Make the copy match the entries below exactly, with no pictures carried over.

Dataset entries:
/---
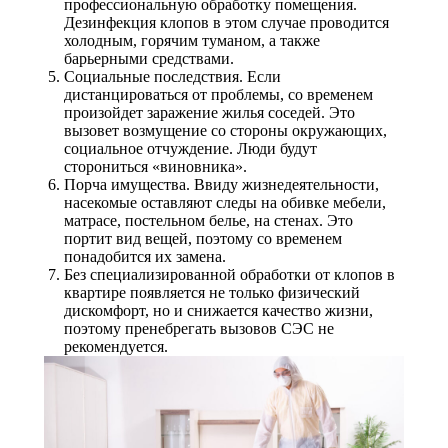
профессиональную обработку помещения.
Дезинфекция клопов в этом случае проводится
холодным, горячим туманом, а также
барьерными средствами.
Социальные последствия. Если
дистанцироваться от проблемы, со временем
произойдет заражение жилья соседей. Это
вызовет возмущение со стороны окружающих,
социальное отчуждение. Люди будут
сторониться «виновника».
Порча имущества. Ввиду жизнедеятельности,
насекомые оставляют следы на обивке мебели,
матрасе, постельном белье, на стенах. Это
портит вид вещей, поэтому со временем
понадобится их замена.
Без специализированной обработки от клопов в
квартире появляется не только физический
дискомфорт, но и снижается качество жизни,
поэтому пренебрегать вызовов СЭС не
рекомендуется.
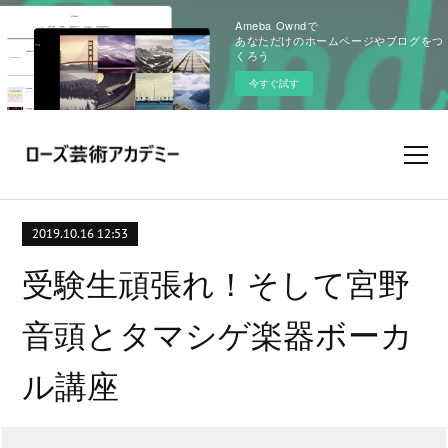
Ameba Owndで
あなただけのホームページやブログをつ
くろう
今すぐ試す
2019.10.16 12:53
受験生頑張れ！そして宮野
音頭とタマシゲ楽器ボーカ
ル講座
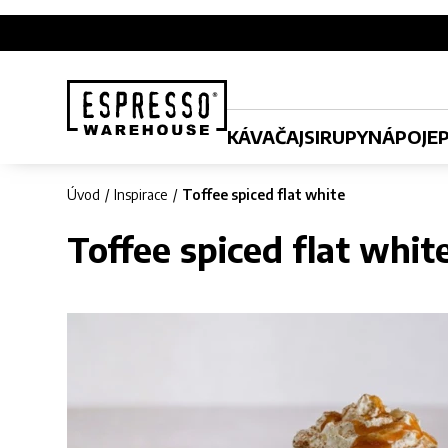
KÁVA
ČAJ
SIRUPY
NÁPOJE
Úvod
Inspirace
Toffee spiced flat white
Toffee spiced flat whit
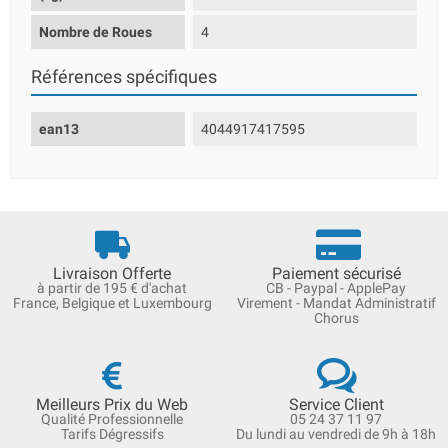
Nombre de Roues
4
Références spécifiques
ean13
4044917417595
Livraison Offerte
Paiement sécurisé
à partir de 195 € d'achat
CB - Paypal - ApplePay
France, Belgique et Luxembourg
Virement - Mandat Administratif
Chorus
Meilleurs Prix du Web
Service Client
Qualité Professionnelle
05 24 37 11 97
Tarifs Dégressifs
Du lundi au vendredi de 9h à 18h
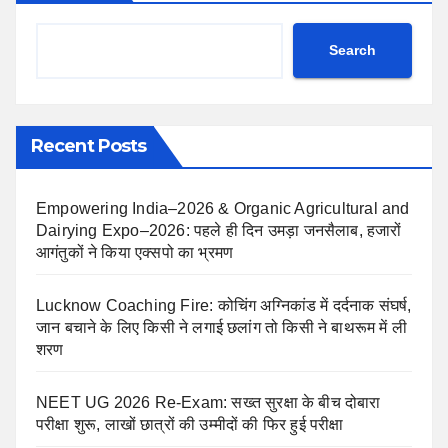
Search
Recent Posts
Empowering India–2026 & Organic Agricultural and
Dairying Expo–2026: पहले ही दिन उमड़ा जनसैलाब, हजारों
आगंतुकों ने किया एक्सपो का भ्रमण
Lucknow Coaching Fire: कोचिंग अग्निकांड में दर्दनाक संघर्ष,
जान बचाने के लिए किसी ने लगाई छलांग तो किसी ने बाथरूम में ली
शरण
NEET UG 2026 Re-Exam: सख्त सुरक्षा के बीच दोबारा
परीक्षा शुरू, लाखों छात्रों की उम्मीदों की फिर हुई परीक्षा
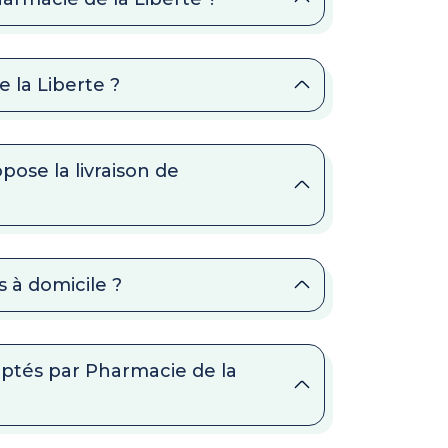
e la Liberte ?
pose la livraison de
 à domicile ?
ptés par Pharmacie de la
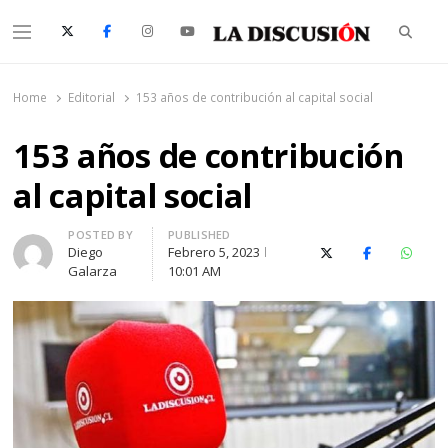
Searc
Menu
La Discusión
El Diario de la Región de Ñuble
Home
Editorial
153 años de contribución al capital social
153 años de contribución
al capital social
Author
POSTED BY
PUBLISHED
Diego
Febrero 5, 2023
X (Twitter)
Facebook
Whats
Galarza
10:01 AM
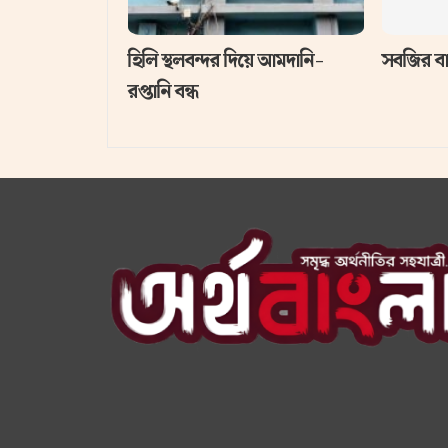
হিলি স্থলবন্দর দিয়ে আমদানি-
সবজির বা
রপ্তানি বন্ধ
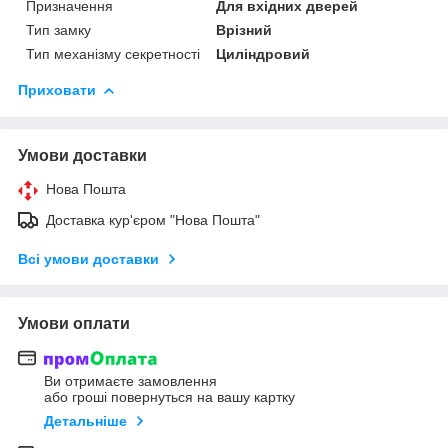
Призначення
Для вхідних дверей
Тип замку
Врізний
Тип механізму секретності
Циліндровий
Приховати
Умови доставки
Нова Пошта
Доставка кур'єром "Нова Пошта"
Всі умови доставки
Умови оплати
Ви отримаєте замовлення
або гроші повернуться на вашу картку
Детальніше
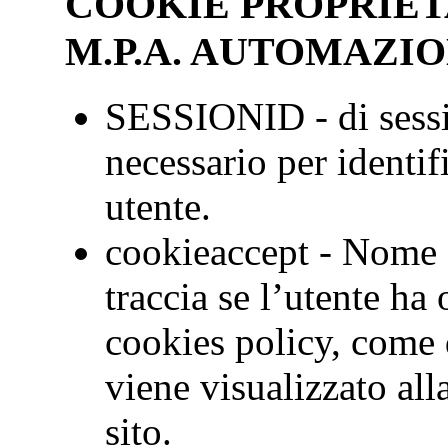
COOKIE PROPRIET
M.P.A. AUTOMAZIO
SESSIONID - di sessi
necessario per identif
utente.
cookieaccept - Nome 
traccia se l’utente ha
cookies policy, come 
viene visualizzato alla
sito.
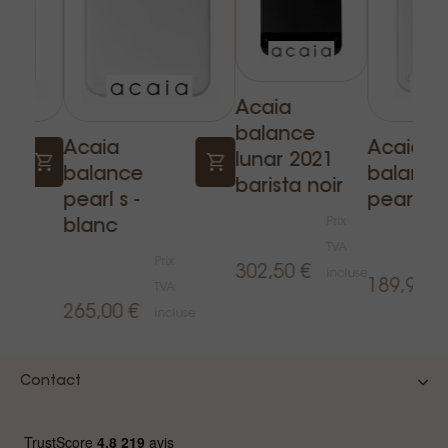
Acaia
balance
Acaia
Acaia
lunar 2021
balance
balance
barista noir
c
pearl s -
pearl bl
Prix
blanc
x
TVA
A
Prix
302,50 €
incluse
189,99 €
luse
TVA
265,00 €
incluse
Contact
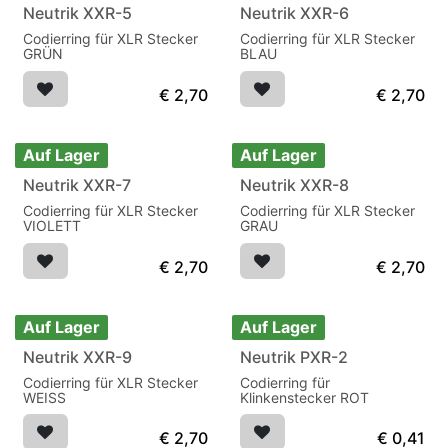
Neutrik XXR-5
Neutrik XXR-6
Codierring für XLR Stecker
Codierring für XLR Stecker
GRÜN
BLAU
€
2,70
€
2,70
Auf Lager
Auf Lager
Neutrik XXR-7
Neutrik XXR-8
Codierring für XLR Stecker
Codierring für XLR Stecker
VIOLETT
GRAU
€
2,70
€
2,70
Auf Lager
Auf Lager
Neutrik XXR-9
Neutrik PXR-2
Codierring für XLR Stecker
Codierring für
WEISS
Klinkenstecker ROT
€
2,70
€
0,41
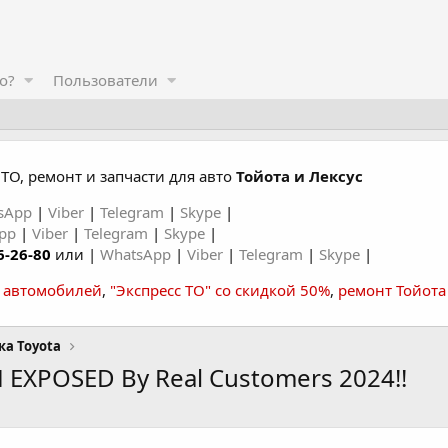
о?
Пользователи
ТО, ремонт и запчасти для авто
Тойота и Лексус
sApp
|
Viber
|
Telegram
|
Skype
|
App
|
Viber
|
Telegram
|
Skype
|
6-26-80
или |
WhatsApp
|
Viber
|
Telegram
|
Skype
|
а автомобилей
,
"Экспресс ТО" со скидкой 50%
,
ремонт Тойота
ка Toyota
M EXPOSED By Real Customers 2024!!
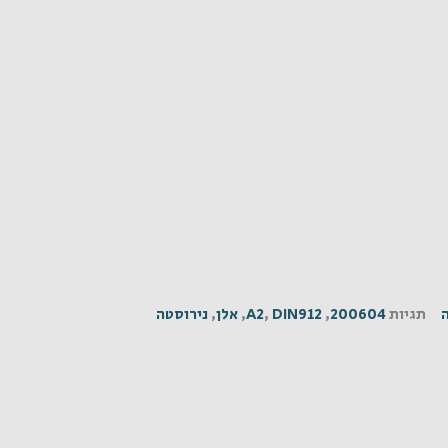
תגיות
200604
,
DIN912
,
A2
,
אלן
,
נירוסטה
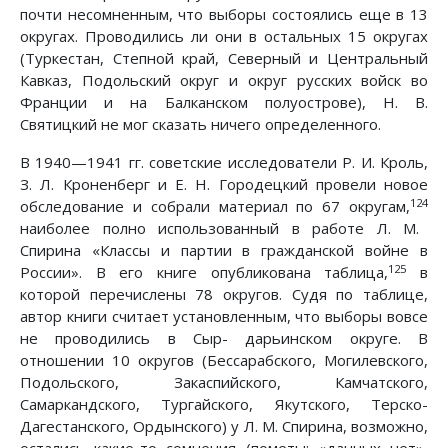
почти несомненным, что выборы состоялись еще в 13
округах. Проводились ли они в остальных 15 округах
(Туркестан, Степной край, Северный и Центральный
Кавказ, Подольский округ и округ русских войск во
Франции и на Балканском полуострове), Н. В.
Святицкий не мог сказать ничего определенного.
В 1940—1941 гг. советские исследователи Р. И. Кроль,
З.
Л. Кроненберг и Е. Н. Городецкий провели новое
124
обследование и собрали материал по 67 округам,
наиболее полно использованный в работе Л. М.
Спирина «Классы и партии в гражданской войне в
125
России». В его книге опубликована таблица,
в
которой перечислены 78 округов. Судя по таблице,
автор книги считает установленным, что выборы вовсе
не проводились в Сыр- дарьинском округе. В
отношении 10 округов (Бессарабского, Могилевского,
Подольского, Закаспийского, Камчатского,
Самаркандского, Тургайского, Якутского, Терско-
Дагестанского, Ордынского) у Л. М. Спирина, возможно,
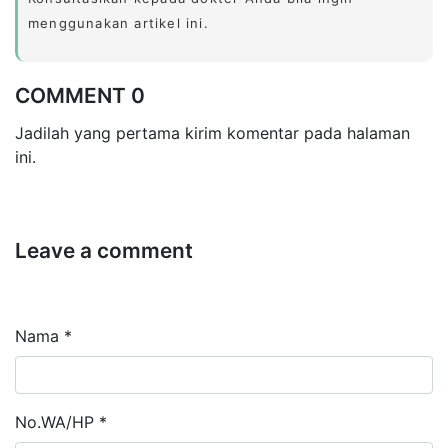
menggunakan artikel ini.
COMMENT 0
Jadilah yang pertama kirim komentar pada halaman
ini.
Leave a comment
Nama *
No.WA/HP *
\---
#### Written solution
профессиональную обработку помещения.
Дезинфекция клопов в этом случае проводится
холодным, горячим туманом, а также
барьерными средствами.
Социальные последствия. Если
дистанцироваться от проблемы, со временем
произойдет заражение жилья соседей. Это
вызовет возмущение со стороны окружающих,
социальное отчуждение. Люди будут
сторониться «виновника».
Порча имущества. Ввиду жизнедеятельности,
насекомые оставляют следы на обивке мебели,
матрасе, постельном белье, на стенах. Это
портит вид вещей, поэтому со временем
понадобится их замена.
Без специализированной обработки от клопов в
квартире появляется не только физический
дискомфорт, но и снижается качество жизни,
поэтому пренебрегать вызовов СЭС не
рекомендуется.
Ameba Owndで
あなただけのホームページやブログをつ
くろう
今すぐ試す
2019.10.16 12:53
受験生頑張れ！そして宮野
音頭とタマシゲ楽器ボーカ
ル講座
KÁVA
ČAJ
SIRUPY
NÁPOJE
Úvod
Inspirace
Toffee spiced flat white
Toffee spiced flat whit
Nombre de Roues
4
Références spécifiques
ean13
4044917417595
Livraison Offerte
Paiement sécurisé
à partir de 195 € d'achat
CB - Paypal - ApplePay
France, Belgique et Luxembourg
Virement - Mandat Administratif
Chorus
Meilleurs Prix du Web
Service Client
Qualité Professionnelle
05 24 37 11 97
Tarifs Dégressifs
Du lundi au vendredi de 9h à 18h
Search
Recent Posts
Empowering India–2026 & Organic Agricultural and
Dairying Expo–2026: पहले ही दिन उमड़ा जनसैलाब, हजारों
आगंतुकों ने किया एक्सपो का भ्रमण
Lucknow Coaching Fire: कोचिंग अग्निकांड में दर्दनाक संघर्ष,
जान बचाने के लिए किसी ने लगाई छलांग तो किसी ने बाथरूम में ली
शरण
NEET UG 2026 Re-Exam: सख्त सुरक्षा के बीच दोबारा
परीक्षा शुरू, लाखों छात्रों की उम्मीदों की फिर हुई परीक्षा
e la Liberte ?
pose la livraison de
 à domicile ?
ptés par Pharmacie de la
Searc
Menu
La Discusión
El Diario de la Región de Ñuble
Home
Editorial
153 años de contribución al capital social
153 años de contribución
al capital social
Author
POSTED BY
PUBLISHED
Diego
Febrero 5, 2023
X (Twitter)
Facebook
Whats
Galarza
10:01 AM
হিলি স্থলবন্দর দিয়ে আমদানি-
সবজির বা
রপ্তানি বন্ধ
Призначення
Для вхідних дверей
Тип замку
Врізний
Тип механізму секретності
Циліндровий
Приховати
Умови доставки
Нова Пошта
Доставка кур'єром "Нова Пошта"
Всі умови доставки
Умови оплати
Ви отримаєте замовлення
або гроші повернуться на вашу картку
Детальніше
COOKIE PROPRIET
M.P.A. AUTOMAZIO
SESSIONID - di sessi
necessario per identif
utente.
cookieaccept - Nome 
traccia se l’utente ha
cookies policy, come 
viene visualizzato alla
sito.
Acaia
balance
Acaia
Acaia
lunar 2021
balance
balance
barista noir
c
pearl s -
pearl bl
Prix
blanc
x
TVA
A
Prix
302,50 €
incluse
189,99 €
luse
TVA
265,00 €
incluse
Contact
Neutrik XXR-5
Neutrik XXR-6
Codierring für XLR Stecker
Codierring für XLR Stecker
GRÜN
BLAU
€
2,70
€
2,70
Auf Lager
Auf Lager
Neutrik XXR-7
Neutrik XXR-8
Codierring für XLR Stecker
Codierring für XLR Stecker
VIOLETT
GRAU
€
2,70
€
2,70
Auf Lager
Auf Lager
Neutrik XXR-9
Neutrik PXR-2
Codierring für XLR Stecker
Codierring für
WEISS
Klinkenstecker ROT
€
2,70
€
0,41
о?
Пользователи
ТО, ремонт и запчасти для авто
Тойота и Лексус
sApp
|
Viber
|
Telegram
|
Skype
|
App
|
Viber
|
Telegram
|
Skype
|
6-26-80
или |
WhatsApp
|
Viber
|
Telegram
|
Skype
|
а автомобилей
,
"Экспресс ТО" со скидкой 50%
,
ремонт Тойота
ка Toyota
M EXPOSED By Real Customers 2024!!
תגיות
200604
,
DIN912
,
A2
,
אלן
,
נירוסטה
почти несомненным, что выборы состоялись еще в 13
округах. Проводились ли они в остальных 15 округах
(Туркестан, Степной край, Северный и Центральный
Кавказ, Подольский округ и округ русских войск во
Франции и на Балканском полуострове), Н. В.
Святицкий не мог сказать ничего определенного.
В 1940—1941 гг. советские исследователи Р. И. Кроль,
З.
Л. Кроненберг и Е. Н. Городецкий провели новое
124
обследование и собрали материал по 67 округам,
наиболее полно использованный в работе Л. М.
Спирина «Классы и партии в гражданской войне в
125
России». В его книге опубликована таблица,
в
которой перечислены 78 округов. Судя по таблице,
автор книги считает установленным, что выборы вовсе
не проводились в Сыр- дарьинском округе. В
отношении 10 округов (Бессарабского, Могилевского,
Подольского, Закаспийского, Камчатского,
Самаркандского, Тургайского, Якутского, Терско-
Дагестанского, Ордынского) у Л. М. Спирина, возможно,
menggunakan artikel ini.
COMMENT 0
Jadilah yang pertama kirim komentar pada halaman
ini.
Leave a comment
Nama *
No.WA/HP *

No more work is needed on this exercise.